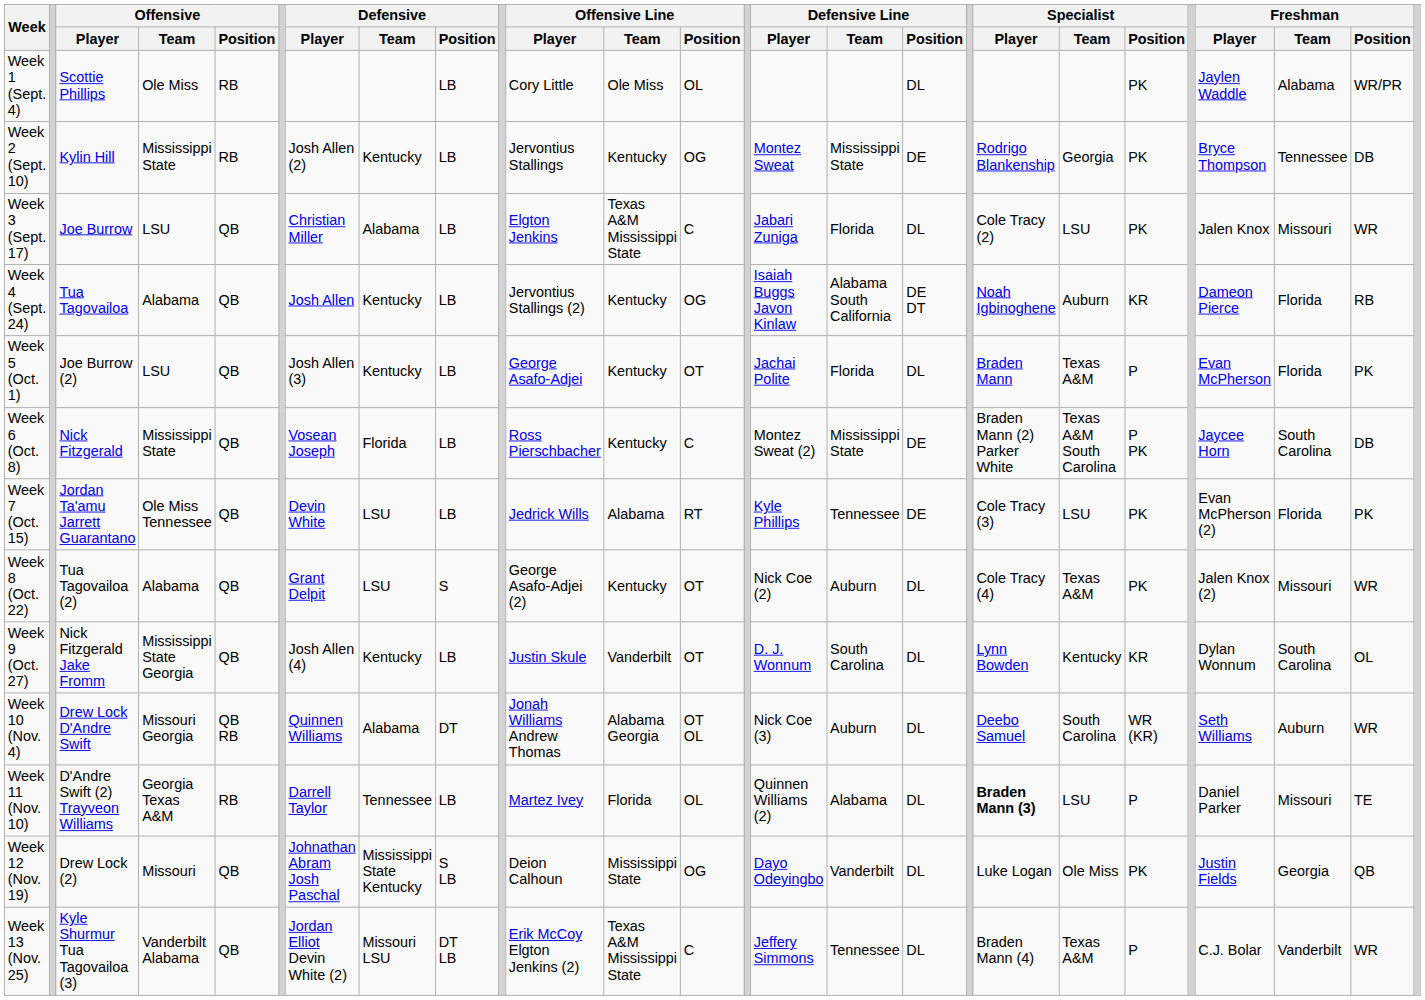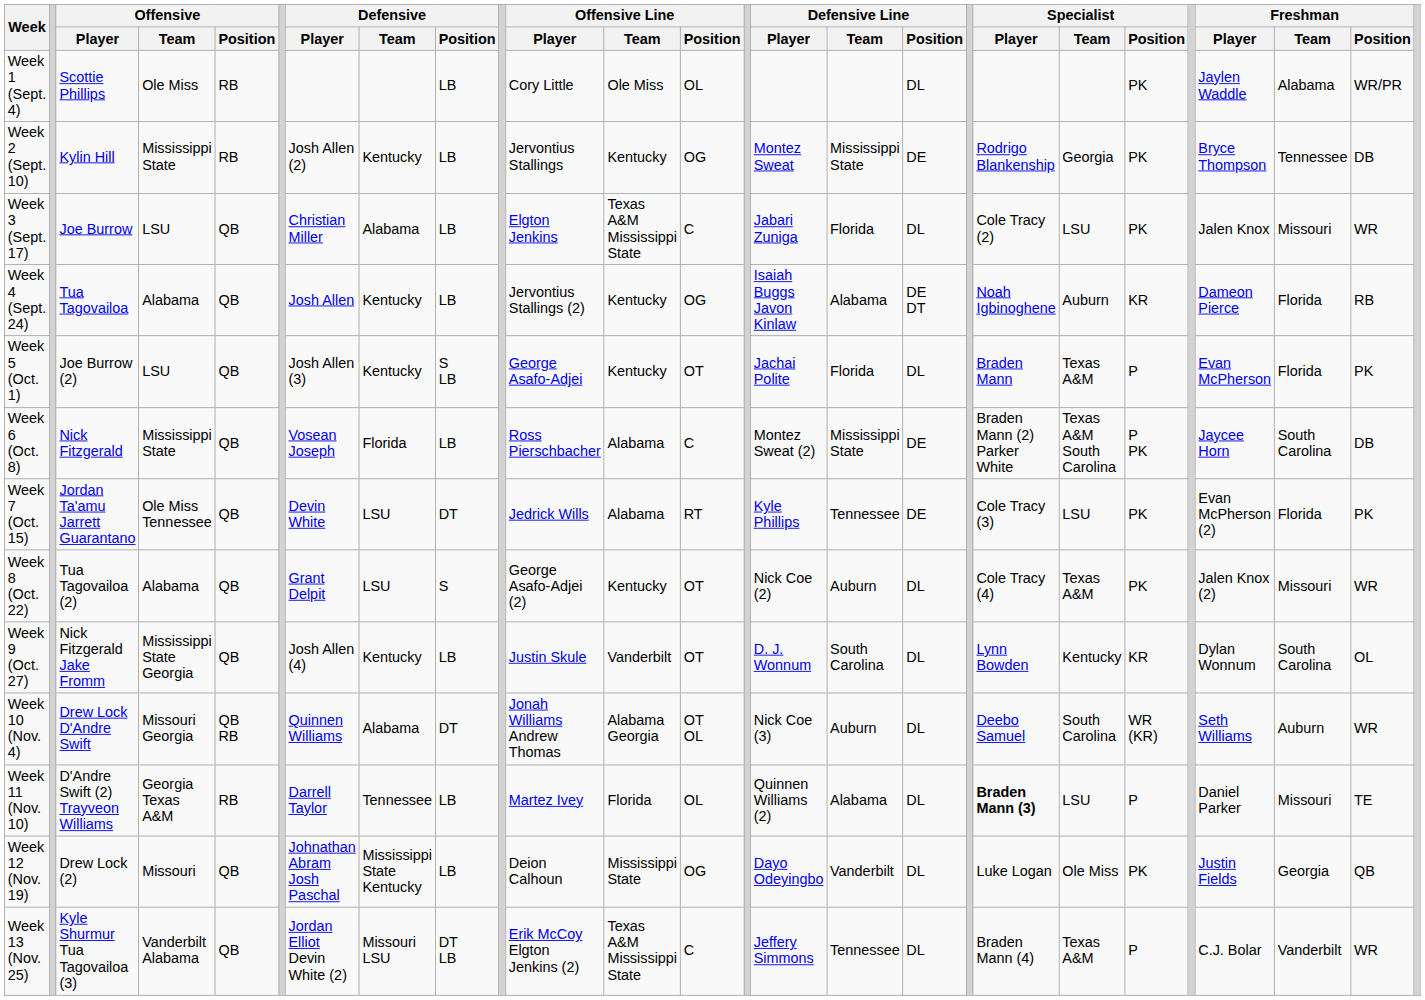Week 4 (Sept. 24) | Defensive Line / Team: Alabama South California -> Alabama
Week 5 (Oct. 1) | Defensive / Position: LB -> S LB
Week 6 (Oct. 8) | Offensive Line / Team: Kentucky -> Alabama
Week 7 (Oct. 15) | Defensive / Position: LB -> DT
Week 12 (Nov. 19) | Defensive / Position: S LB -> LB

━━━━━━━━━━━━━━━━

Puoi ricopiare fedelmente tutte le righe del materiale qui sopra, lasciando fuori le immagini?

Week 4 (Sept. 24) | Defensive Line / Team: Alabama South California -> Alabama
Week 5 (Oct. 1) | Defensive / Position: LB -> S LB
Week 6 (Oct. 8) | Offensive Line / Team: Kentucky -> Alabama
Week 7 (Oct. 15) | Defensive / Position: LB -> DT
Week 12 (Nov. 19) | Defensive / Position: S LB -> LB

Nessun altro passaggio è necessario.